INFORMATION PROVIDED:
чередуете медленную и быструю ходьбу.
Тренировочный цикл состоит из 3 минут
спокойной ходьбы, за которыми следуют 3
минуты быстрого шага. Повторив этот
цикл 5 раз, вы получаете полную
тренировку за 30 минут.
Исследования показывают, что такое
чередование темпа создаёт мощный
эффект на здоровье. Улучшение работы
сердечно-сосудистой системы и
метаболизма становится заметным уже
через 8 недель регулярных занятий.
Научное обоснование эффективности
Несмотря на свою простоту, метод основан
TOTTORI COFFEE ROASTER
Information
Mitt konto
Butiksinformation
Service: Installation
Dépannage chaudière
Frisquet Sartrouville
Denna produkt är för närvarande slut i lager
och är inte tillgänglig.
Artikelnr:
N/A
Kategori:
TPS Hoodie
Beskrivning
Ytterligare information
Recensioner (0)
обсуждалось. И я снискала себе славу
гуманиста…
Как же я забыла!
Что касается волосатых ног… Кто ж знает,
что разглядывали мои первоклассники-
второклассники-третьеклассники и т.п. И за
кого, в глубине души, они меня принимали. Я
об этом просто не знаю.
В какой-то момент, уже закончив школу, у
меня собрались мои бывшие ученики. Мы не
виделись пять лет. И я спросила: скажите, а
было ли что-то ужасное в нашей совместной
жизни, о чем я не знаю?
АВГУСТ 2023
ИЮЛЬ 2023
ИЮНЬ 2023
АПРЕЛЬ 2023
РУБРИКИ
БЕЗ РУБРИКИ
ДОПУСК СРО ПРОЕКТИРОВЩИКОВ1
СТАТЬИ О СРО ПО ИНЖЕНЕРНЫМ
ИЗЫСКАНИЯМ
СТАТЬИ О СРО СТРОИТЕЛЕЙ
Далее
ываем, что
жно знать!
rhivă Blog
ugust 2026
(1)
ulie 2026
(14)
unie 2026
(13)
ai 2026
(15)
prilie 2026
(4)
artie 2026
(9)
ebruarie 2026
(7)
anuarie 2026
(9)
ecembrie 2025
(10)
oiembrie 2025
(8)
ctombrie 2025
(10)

...

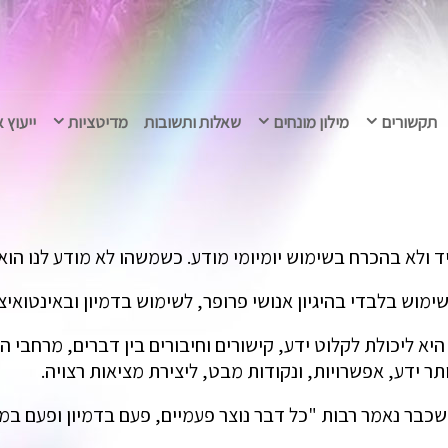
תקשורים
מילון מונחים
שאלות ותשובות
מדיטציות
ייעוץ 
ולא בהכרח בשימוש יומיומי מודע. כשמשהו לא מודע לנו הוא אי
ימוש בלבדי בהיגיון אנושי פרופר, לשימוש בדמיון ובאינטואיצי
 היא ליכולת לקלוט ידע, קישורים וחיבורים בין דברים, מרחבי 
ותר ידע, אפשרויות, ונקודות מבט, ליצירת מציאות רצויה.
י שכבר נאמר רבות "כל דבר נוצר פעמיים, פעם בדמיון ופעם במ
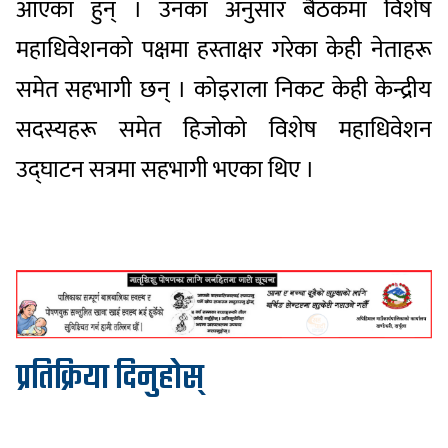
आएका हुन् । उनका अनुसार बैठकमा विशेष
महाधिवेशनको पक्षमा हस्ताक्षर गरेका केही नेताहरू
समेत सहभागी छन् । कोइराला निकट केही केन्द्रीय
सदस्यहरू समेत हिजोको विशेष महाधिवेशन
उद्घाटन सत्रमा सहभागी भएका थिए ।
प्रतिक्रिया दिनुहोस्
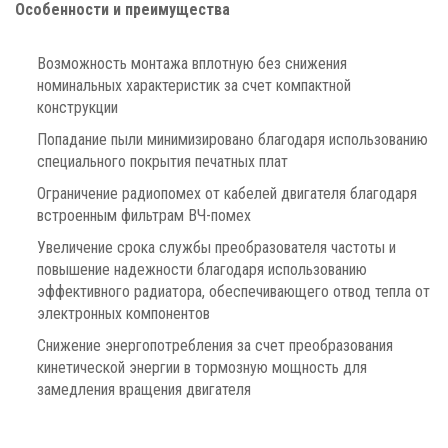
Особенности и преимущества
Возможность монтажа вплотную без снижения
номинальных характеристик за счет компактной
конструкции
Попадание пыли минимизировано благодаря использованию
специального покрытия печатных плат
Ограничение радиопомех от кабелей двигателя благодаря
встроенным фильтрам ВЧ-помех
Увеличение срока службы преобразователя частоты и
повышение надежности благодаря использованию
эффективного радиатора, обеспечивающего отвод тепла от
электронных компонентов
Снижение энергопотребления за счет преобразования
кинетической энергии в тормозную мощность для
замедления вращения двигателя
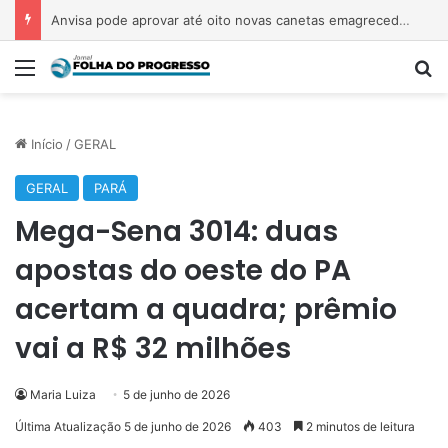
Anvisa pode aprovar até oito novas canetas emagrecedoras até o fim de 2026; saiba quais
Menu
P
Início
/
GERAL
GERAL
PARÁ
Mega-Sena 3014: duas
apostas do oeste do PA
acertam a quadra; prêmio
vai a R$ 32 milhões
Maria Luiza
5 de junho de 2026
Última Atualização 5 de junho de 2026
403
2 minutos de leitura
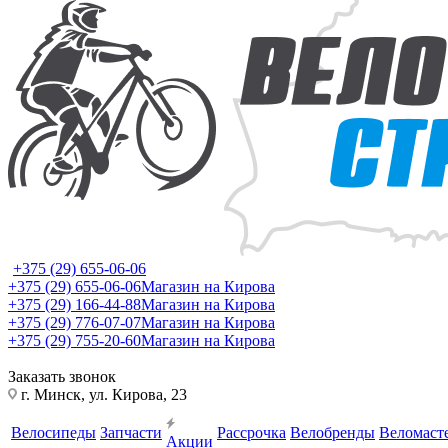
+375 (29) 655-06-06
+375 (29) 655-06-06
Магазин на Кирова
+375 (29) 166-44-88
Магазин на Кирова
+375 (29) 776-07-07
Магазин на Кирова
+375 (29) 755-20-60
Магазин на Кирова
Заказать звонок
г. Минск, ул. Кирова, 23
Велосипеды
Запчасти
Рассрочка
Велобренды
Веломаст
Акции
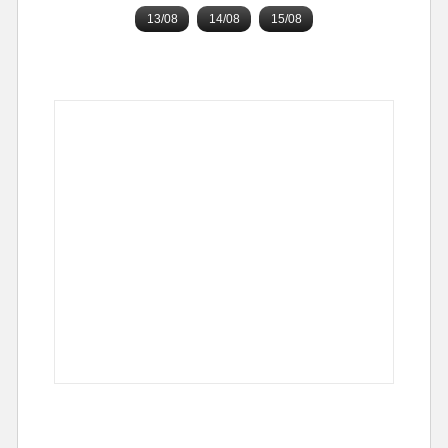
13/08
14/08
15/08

---

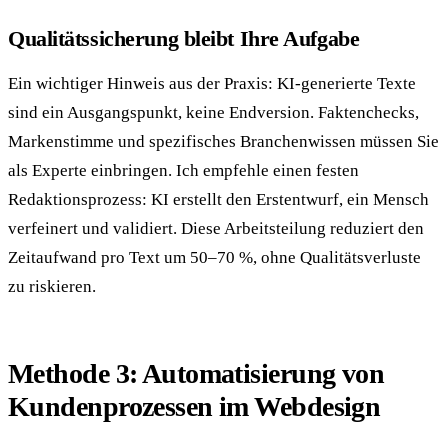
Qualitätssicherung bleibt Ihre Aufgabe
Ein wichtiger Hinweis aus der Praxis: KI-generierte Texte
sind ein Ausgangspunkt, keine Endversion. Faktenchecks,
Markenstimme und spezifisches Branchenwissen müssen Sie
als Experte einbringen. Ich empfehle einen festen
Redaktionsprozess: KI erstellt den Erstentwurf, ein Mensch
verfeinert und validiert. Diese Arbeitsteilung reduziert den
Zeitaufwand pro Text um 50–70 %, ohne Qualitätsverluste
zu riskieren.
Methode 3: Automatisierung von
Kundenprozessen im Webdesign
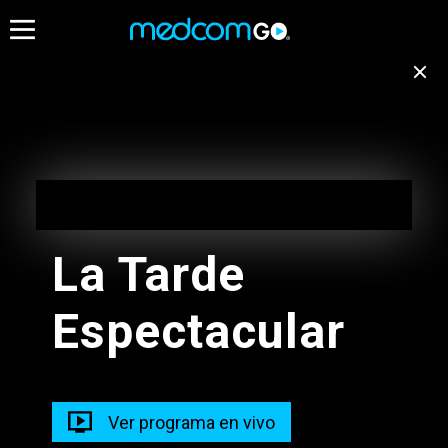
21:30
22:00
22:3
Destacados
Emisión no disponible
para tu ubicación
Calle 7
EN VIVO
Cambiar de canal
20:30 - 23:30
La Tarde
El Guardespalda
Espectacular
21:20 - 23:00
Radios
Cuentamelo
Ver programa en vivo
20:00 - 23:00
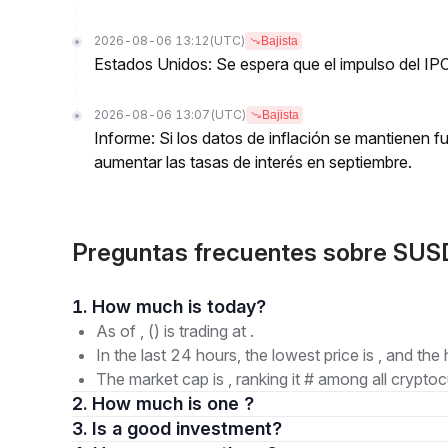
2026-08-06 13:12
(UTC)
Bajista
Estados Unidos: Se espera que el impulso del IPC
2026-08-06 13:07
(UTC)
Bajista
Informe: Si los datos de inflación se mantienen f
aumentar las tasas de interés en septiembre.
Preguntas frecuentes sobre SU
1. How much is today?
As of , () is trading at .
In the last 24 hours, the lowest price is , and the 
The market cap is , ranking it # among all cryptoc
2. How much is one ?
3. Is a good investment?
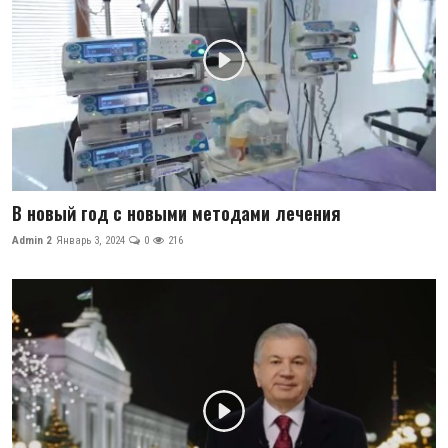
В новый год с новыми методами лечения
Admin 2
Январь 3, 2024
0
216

JOB: Each line of the listing that includes the word "знаю" counts once; give the total as a single number.

REPLY: 2